▸ **Problem**
The string "pixels" may appear in lines of the entries below. Report how many lines hold it, with only the number.

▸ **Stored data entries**
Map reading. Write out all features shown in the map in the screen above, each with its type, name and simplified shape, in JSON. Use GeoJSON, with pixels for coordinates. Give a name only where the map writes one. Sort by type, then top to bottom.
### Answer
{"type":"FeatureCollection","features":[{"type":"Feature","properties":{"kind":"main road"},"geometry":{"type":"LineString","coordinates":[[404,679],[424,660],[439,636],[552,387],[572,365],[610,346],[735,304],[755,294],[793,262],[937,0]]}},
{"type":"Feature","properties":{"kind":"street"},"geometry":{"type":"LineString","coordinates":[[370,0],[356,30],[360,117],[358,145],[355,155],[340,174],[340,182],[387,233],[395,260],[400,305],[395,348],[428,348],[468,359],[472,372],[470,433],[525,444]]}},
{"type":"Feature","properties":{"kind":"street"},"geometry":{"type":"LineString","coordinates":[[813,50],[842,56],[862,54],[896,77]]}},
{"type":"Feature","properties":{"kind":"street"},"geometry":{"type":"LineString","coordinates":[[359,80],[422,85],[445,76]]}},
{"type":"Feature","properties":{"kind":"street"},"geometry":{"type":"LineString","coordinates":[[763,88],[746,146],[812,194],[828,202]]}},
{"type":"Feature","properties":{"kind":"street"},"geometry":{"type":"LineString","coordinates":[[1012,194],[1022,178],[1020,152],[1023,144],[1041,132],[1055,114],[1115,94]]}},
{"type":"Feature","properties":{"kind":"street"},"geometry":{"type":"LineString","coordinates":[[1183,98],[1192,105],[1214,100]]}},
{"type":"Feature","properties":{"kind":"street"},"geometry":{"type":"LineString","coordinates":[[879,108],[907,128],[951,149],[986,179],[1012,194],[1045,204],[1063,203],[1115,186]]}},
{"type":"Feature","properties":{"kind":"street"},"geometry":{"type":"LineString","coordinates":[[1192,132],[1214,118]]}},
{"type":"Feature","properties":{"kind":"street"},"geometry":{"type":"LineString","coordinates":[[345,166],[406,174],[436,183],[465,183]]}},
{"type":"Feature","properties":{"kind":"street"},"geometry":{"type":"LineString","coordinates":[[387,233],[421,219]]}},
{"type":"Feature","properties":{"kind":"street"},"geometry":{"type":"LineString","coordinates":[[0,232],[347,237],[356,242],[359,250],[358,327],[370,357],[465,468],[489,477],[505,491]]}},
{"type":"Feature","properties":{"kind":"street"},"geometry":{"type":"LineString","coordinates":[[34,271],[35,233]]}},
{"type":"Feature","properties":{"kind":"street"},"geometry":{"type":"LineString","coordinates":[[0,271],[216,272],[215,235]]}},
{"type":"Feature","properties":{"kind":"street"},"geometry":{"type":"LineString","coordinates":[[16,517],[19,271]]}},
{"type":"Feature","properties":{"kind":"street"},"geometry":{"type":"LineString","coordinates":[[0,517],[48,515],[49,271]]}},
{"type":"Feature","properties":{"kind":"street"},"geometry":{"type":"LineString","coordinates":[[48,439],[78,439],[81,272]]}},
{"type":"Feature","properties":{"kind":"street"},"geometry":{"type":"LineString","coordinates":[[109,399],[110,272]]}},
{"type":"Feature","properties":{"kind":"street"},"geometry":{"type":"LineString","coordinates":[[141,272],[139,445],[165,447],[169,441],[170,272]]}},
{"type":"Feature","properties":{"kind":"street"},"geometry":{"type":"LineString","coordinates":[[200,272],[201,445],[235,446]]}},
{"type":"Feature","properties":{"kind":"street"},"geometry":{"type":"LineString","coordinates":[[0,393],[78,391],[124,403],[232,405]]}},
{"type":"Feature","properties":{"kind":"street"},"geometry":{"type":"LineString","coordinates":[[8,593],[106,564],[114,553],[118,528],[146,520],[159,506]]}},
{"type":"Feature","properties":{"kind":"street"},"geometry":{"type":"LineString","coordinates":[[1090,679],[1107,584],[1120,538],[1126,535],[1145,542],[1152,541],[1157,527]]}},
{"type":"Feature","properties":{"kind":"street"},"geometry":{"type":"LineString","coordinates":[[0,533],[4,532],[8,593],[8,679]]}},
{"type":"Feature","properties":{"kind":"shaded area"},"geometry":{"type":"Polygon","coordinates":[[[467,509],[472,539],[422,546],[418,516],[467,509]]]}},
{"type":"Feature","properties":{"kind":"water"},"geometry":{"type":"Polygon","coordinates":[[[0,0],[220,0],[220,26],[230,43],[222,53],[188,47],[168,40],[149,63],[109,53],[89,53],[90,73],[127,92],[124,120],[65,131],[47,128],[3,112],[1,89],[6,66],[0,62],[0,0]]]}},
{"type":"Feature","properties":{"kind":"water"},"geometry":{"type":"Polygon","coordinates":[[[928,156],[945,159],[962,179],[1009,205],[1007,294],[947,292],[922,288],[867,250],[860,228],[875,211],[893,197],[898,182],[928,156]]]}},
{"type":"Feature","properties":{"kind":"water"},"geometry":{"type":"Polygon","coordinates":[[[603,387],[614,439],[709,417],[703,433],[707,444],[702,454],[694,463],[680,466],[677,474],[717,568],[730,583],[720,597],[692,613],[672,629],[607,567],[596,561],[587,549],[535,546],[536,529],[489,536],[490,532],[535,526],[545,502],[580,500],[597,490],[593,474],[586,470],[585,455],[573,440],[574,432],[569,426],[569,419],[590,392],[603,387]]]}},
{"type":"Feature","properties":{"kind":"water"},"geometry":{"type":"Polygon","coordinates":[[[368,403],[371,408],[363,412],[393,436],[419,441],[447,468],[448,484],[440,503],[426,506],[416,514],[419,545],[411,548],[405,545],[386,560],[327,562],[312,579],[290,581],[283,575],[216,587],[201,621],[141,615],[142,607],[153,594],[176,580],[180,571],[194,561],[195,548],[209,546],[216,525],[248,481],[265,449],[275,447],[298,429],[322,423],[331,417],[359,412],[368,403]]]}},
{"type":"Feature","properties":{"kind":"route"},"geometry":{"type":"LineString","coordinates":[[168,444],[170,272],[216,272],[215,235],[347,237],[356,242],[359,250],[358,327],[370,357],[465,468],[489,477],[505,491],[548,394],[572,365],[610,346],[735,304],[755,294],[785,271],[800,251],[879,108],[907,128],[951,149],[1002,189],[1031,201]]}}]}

...

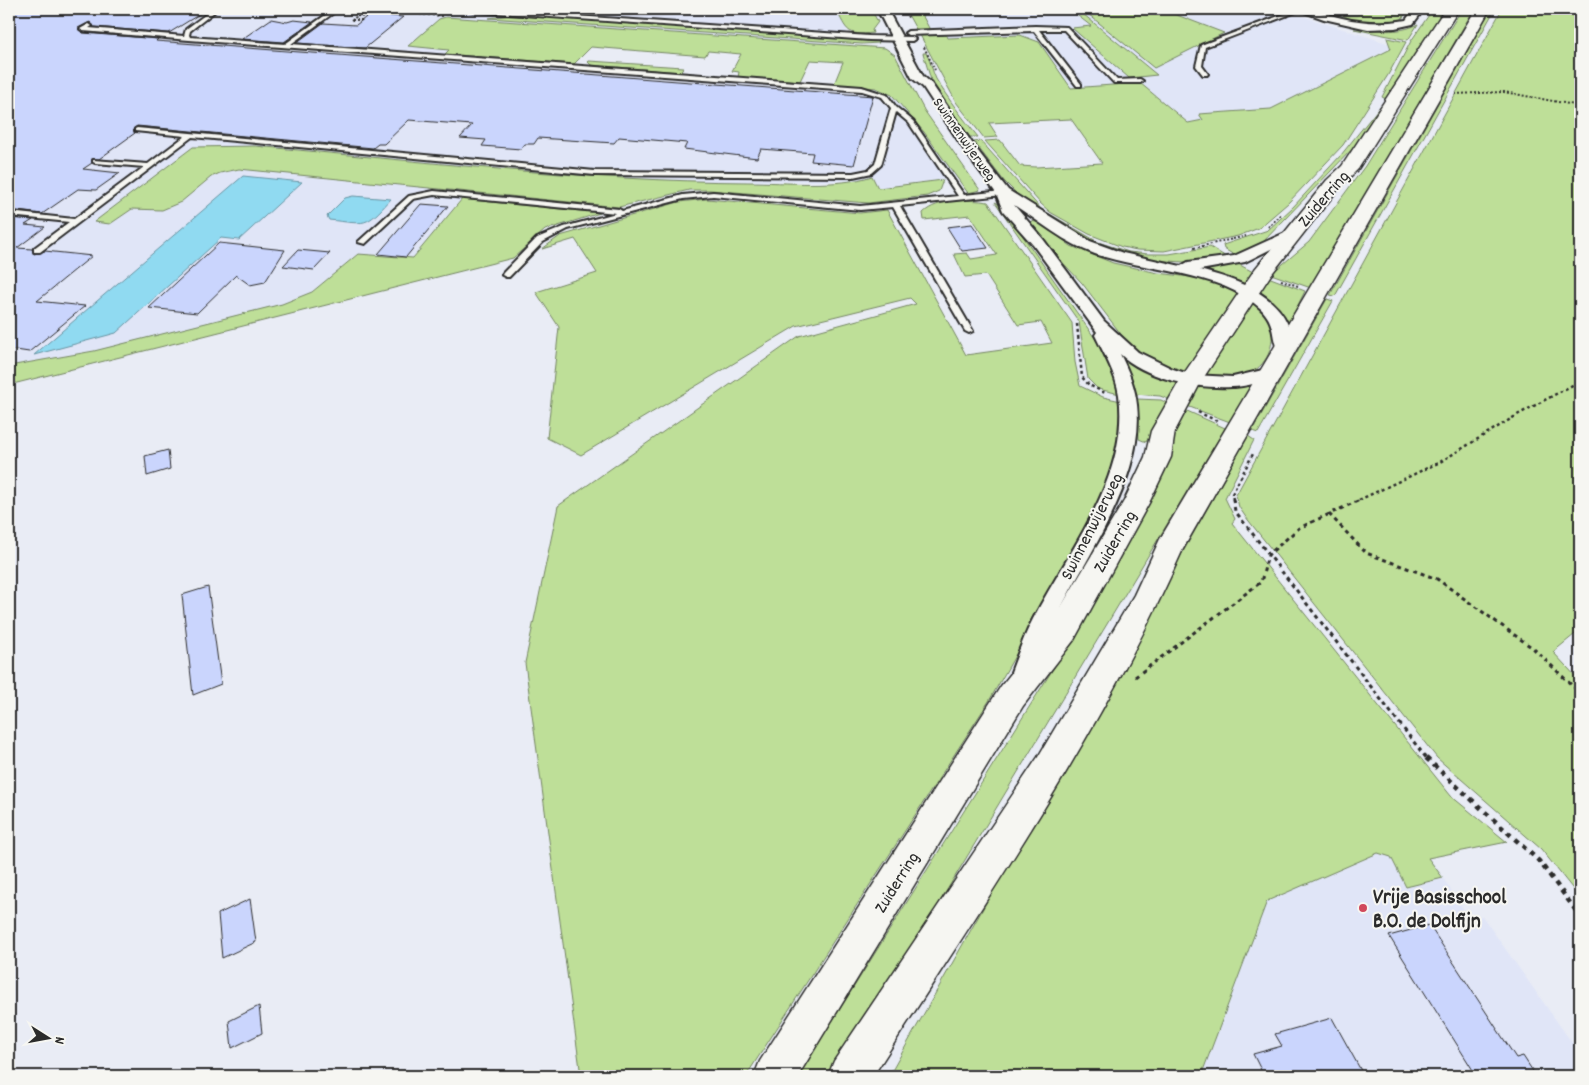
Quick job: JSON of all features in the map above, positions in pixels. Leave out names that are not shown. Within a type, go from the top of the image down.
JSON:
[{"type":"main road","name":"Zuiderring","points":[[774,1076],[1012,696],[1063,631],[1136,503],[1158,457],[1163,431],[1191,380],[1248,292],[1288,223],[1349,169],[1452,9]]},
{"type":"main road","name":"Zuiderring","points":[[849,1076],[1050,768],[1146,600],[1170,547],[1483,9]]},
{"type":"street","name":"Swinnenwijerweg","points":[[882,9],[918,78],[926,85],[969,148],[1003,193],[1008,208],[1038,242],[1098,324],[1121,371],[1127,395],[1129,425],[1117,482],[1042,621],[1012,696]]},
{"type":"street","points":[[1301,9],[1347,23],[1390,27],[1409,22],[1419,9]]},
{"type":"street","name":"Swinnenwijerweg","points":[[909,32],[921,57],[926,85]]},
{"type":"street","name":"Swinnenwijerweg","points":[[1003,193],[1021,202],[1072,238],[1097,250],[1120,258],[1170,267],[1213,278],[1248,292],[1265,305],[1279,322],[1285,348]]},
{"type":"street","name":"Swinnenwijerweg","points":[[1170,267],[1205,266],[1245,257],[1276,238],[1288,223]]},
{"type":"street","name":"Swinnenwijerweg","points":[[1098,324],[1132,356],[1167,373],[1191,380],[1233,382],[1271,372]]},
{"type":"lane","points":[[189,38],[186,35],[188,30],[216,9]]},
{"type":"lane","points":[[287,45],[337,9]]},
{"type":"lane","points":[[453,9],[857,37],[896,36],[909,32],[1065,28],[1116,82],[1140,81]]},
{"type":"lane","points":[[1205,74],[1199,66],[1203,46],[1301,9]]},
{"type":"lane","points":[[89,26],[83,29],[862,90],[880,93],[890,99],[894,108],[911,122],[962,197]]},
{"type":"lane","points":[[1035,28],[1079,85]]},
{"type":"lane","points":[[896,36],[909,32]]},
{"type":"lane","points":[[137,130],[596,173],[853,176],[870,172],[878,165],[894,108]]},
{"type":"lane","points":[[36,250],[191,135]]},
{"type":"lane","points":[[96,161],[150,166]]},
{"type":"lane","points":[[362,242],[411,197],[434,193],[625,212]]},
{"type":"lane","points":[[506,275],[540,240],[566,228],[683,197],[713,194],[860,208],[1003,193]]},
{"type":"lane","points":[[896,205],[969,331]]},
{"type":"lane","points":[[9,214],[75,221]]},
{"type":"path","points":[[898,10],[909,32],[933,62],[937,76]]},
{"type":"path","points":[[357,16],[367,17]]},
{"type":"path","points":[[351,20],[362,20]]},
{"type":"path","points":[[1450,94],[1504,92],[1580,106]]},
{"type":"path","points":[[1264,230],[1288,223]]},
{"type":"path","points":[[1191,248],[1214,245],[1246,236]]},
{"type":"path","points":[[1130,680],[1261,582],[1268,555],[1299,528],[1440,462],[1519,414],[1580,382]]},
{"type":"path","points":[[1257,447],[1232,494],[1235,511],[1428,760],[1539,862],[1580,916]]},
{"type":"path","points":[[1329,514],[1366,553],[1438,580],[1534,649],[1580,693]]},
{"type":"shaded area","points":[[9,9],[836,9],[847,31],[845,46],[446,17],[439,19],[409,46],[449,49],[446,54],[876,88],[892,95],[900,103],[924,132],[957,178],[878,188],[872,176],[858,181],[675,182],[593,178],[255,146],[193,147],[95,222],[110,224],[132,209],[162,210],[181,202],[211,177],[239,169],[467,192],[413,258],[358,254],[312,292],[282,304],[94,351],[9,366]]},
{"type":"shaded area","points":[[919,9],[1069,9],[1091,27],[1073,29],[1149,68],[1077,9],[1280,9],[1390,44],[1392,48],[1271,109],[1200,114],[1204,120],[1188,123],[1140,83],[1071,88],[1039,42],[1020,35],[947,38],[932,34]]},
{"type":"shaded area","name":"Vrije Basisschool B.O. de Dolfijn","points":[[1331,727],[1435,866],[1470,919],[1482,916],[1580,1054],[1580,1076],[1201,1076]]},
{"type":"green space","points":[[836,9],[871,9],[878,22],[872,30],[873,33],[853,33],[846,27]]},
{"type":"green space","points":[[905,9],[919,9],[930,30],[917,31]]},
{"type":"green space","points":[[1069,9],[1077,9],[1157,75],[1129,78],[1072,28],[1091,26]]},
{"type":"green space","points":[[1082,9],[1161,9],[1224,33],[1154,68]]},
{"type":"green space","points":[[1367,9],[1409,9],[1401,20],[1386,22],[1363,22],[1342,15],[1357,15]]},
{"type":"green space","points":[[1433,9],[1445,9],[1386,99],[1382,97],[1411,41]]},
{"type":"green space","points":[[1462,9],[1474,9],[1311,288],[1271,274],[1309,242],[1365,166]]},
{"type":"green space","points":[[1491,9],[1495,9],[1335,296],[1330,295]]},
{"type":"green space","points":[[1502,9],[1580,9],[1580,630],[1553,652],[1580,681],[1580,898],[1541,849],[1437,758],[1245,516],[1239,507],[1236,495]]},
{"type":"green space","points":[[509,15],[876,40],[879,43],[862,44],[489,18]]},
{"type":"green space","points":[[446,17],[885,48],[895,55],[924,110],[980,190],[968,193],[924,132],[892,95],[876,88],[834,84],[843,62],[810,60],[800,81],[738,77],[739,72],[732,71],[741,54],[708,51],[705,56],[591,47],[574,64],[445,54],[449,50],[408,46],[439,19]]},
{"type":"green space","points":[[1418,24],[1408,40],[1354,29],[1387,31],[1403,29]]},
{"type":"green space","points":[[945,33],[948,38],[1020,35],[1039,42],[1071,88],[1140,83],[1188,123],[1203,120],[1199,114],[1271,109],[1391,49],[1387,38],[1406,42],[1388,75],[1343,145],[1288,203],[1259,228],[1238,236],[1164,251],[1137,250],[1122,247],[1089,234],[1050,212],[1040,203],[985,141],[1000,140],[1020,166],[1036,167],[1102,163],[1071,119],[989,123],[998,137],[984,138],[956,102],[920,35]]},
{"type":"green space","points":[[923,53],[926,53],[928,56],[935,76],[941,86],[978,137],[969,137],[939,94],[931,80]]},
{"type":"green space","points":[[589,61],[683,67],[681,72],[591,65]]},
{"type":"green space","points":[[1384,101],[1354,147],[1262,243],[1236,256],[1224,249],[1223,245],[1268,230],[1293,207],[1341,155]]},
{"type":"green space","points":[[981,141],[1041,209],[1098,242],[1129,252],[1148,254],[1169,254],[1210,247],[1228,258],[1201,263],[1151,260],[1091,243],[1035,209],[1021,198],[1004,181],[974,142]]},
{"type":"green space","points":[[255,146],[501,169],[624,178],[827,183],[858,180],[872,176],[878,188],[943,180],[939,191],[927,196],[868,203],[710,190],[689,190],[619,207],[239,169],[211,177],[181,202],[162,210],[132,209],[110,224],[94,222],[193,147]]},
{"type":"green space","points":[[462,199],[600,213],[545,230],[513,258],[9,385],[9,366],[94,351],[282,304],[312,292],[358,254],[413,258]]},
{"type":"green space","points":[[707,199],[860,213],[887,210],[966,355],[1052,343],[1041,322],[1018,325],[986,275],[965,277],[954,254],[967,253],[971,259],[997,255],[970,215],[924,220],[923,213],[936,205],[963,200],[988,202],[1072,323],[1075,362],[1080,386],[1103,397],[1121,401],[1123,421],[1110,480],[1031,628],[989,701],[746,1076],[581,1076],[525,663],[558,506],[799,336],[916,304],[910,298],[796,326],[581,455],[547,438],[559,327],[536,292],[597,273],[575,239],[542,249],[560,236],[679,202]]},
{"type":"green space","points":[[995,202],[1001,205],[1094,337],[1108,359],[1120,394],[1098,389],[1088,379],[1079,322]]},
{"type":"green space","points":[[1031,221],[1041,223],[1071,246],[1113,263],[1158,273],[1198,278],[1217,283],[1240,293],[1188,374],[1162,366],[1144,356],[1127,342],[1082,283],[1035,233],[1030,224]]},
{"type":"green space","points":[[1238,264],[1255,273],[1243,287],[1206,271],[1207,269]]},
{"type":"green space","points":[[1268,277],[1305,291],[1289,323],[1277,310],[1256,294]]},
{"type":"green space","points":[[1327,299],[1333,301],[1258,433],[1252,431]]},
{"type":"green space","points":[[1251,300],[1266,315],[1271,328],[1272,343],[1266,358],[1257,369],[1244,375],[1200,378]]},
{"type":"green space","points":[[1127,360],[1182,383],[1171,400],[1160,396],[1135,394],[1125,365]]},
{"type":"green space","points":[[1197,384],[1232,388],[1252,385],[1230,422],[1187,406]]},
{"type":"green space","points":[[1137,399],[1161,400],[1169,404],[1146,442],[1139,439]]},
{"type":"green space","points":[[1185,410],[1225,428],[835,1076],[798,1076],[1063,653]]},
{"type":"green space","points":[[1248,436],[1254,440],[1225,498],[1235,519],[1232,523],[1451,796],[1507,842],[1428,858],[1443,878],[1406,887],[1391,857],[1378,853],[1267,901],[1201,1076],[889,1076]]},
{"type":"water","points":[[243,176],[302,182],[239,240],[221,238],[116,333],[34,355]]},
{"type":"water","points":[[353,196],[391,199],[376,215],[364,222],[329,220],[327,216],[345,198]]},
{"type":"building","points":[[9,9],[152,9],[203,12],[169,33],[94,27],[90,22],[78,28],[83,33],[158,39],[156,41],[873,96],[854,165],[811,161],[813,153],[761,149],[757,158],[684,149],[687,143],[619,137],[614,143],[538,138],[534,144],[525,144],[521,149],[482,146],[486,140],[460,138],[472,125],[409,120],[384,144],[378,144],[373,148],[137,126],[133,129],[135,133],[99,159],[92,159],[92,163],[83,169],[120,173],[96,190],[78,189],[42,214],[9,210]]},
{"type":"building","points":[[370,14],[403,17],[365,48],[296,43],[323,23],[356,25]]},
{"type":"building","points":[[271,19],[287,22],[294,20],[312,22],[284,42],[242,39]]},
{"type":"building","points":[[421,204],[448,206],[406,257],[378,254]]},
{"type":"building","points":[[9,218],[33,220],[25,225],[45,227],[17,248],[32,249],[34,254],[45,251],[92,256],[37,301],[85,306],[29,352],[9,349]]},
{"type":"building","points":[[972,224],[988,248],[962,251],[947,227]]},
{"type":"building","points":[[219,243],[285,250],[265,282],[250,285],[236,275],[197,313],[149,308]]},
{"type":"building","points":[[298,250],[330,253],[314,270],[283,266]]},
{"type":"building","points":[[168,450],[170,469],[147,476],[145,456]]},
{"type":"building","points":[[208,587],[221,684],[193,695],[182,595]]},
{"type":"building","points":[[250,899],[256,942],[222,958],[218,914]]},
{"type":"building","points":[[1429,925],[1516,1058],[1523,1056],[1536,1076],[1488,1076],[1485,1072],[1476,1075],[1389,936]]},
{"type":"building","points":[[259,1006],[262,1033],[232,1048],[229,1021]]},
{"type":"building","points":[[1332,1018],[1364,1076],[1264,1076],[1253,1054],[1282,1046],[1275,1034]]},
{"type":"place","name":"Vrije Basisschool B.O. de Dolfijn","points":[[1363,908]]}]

▸ **Completed task**
2